Warum das Gerede vom „Freedom Day“ falsch ist

Alle haben die Nase gestrichen von der Pandemie voll. Doch kann man eine solche Pandemie nicht durch eine politische Entscheidung beenden – der Versuch ist sogar gefährlich.

Abstand, Maske und Barriere-Gesten - das muss heute die Ansage sein und nicht etwa das Geschwätz vom "Freedom Day". Foto: Kgbo / Wikimedia Commons / CC-BY-SA 4.0int

(KL) – Klar, am liebsten würde die Regierungen dieser Welt die seit fast zwei Jahren andauernde Pandemie per Dekret für beendet erklären, die sanitären Maßnahmen aufheben und den Menschen eine Rückkehr zum „normalen“ Leben ermöglichen. Andere Länder wie Großbritannien oder die Niederlande haben das bereits getan. Ergebnis – die Pandemie wütet erneut in diesen Ländern. Angesichts erneut explodierender Zahlen in Großbritannien fordern zahlreiche Politiker, die Entscheidungen zu revidieren und das Land erneut unter strikte sanitäre Maßnahmen zu stellen.

Natürlich möchte jeder Regierungschef, jeder Gesundheitsminister, jeder Präsident derjenige sein, der die Pandemie für besiegt erklären kann. Doch was es für einen Politiker bedeutet, diese Pandemie nicht Ernst zu nehmen, das erfährt gerade der brasilianische Präsident Bolsonaro, der sich nach einer Untersuchung rechtlichen Vorwürfen wie „Verbrechen gegen die Menschlichkeit“ ausgesetzt sieht, nachdem er zu Beginn der Pandemie diese kleingeredet und sich geweigert hatte, entsprechende Maßnahmen zu ergreifen.
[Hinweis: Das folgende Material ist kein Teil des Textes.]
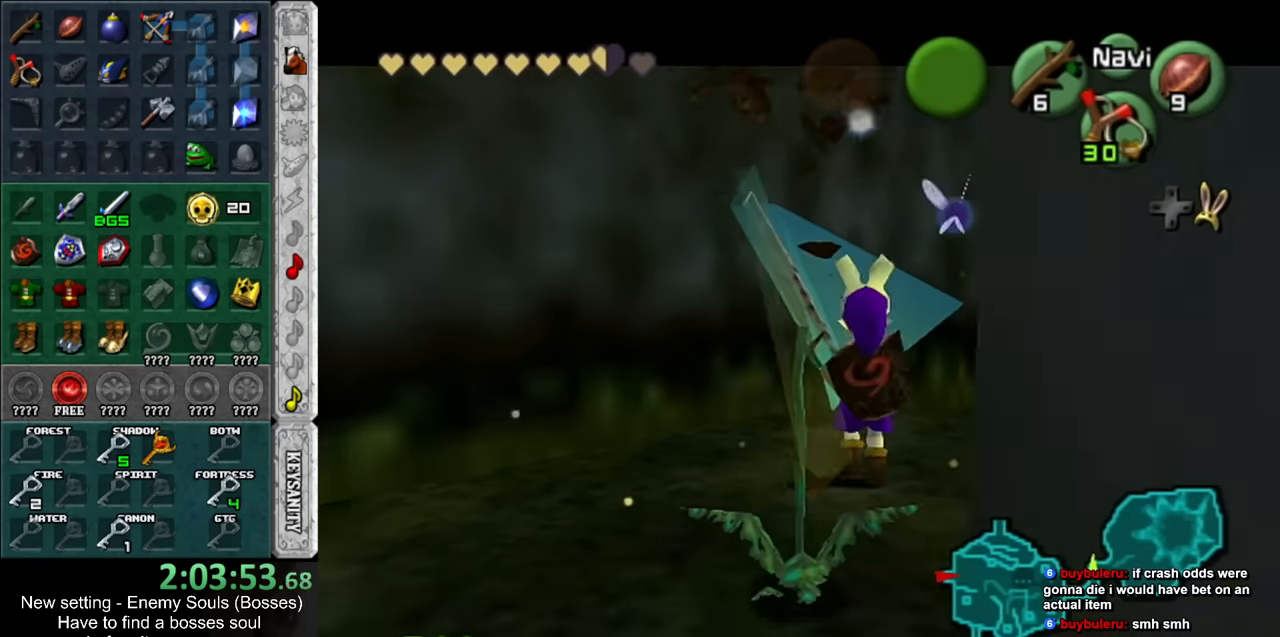
{"buttons": ["L1"], "left_stick": "down-left", "right_stick": "center", "events": [[417, "L1", "down"]]}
Der Moment, die Pandemie für beendet zu erklären, ist einfach zu früh, angesichts der Tatsache, dass in den Ländern, die ihren „Freedom Day“ mit Abschaffung aller sanitären Vorschriften gefeiert haben, nun bereits in der „fünften Welle“ sind.

Langsam wird unerklärlich, warum die europäischen Länder so völlig unfähig und nicht gewillt sind, es einmal gemeinsam zu probieren, beispielsweise durch eine Harmonisierung der zu treffenden Maßnahmen und auch der entsprechenden Kommunikation. Während Länder wie Russland die höchsten Opferzahlen seit Beginn der Pandemie melden, heißt es in anderen Ländern „keinerlei sanitäre Maßnahmen mehr!“. Doch nach fast zwei Jahren könnten eigentlich auch die nationalen Regierungen begriffen haben, dass sie seit Beginn der Pandemie an lokalen Momentaufnahmen herumbasteln, die allesamt nicht ermöglichen, diese Pandemie wirksam zu bekämpfen.

Dazu verdichten sich die Berichte über neue Varianten, wir befinden uns am Anfang der kalten Jahreszeit und auch die vielen Versuche, beispielsweise über 2G- oder 3G-Systeme ein „sicheres“ Umfeld zu schaffen, zerplatzen wie Seifenblasen.

Es ist unglaublich, dass nach fast zwei Jahren der Erfahrung mit dieser Pandemie die europäischen Regierungen immer noch gegeneinander arbeiten statt miteinander. Wenn in einem Land sämtliche Maßnahmen eingestellt, im Nachbarland dafür aber verschärft werden, was soll das bitteschön bei der Bekämpfung einer weltweiten Pandemie für Ergebnisse bringen?

Immerhin, endlich sieht man die ersten Werbespots von Regierungen, die dazu aufrufen, weiterhin eine Maske zu tragen und Abstand zu halten, ob man nun geimpft ist oder nicht. Der individuelle Schutz durch die Einhaltung dieser Barriere-Gesten dürfte momentan das Einzige sein, was ein wenig zur Eindämmung der Verbreitung des Virus und seiner Varianten sorgen kann.

Der „Freedom Day“ wird noch eine ganze Weile auf sich warten lassen und diejenigen Politiker, die einen solchen Tag vollmundig in Aussicht stellen, gefährden die Gesundheit der Bevölkerung. Wir befinden uns momentan zwischen den „Wellen vier und fünf“ und für eine Entwarnung ist definitiv nicht der richtige Zeitpunkt gekommen. Das Minimum in ganz Europa sollte eine einheitliche Regel zum Tragen von Masken und das Einhalten eines sanitären Abstands sein. Somit könnte man endlich damit anfangen, diese Pandemie gemeinsam zu bekämpfen.